--- Start of RECORD LIST ---

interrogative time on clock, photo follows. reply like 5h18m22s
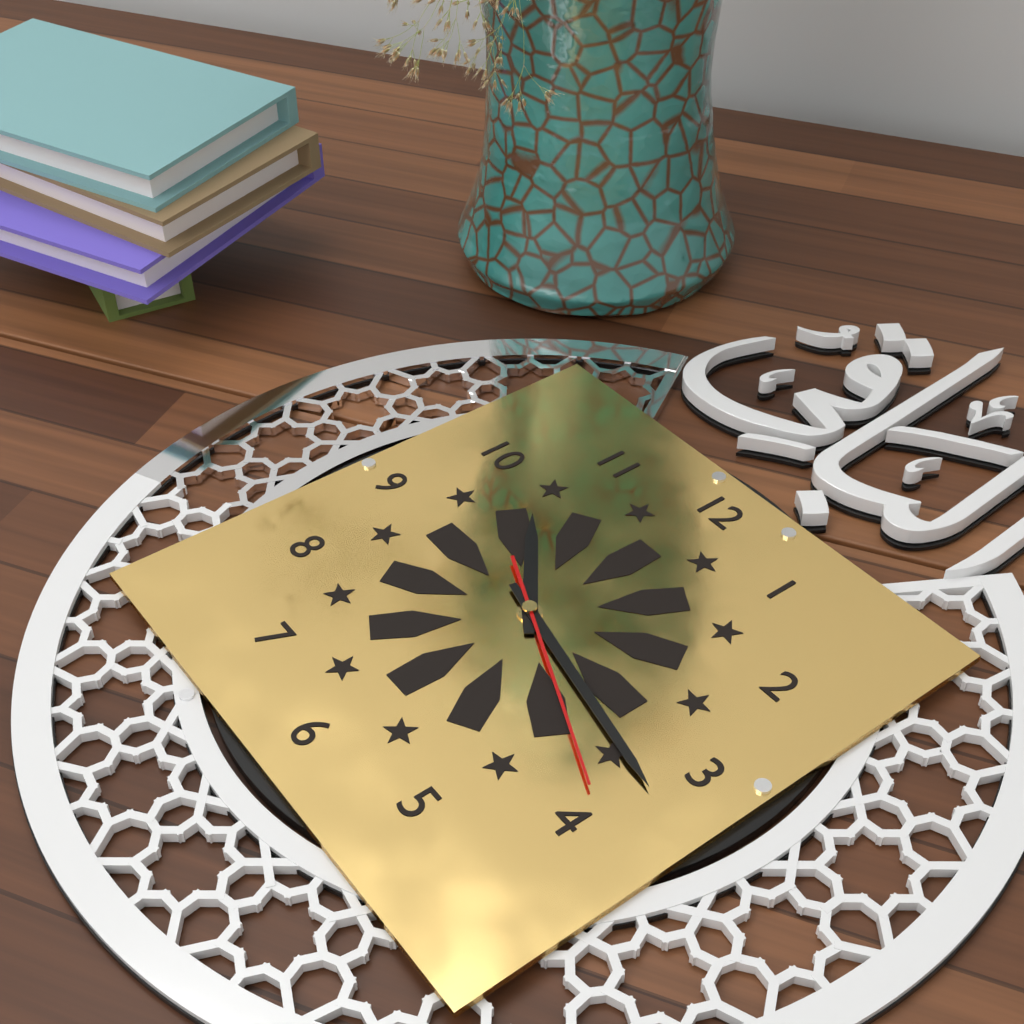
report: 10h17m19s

--- End of RECORD LIST ---
--- Start of RECORD LIST ---

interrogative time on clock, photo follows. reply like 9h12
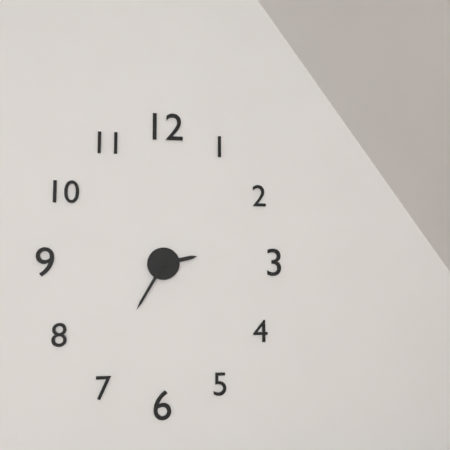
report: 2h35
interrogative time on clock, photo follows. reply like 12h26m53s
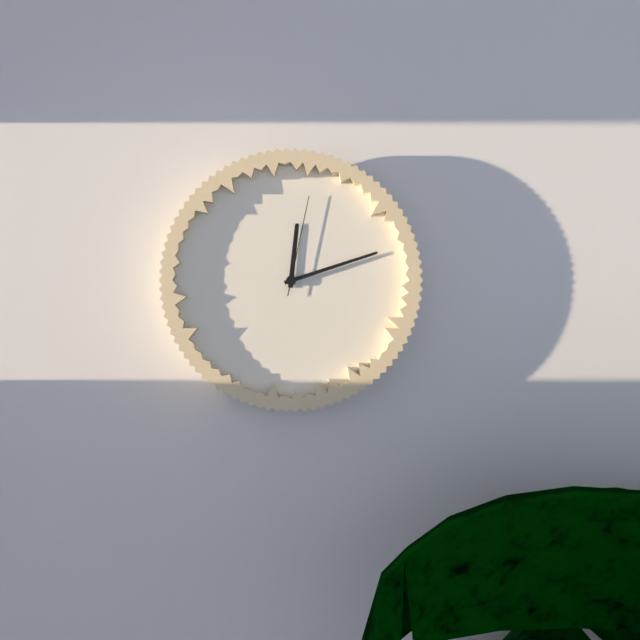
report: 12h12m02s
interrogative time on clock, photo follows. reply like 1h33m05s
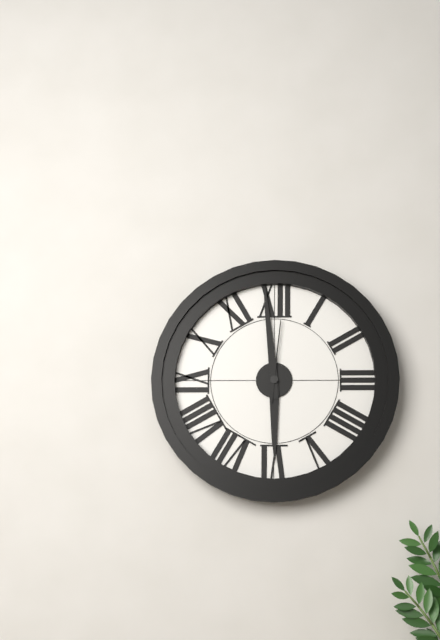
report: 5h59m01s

--- End of RECORD LIST ---

▶ _GIVEN PROBLEM_: Please format the part of the listing that opens with the line containing "interrogative time on clock, photo follows. reply like 5h18m22s" and closes with the line containing "report: 10h17m19s" as a numbered list, leaving out blank lines and the picture.

▶ _FINISHED TASK_:
1. interrogative time on clock, photo follows. reply like 5h18m22s
2. report: 10h17m19s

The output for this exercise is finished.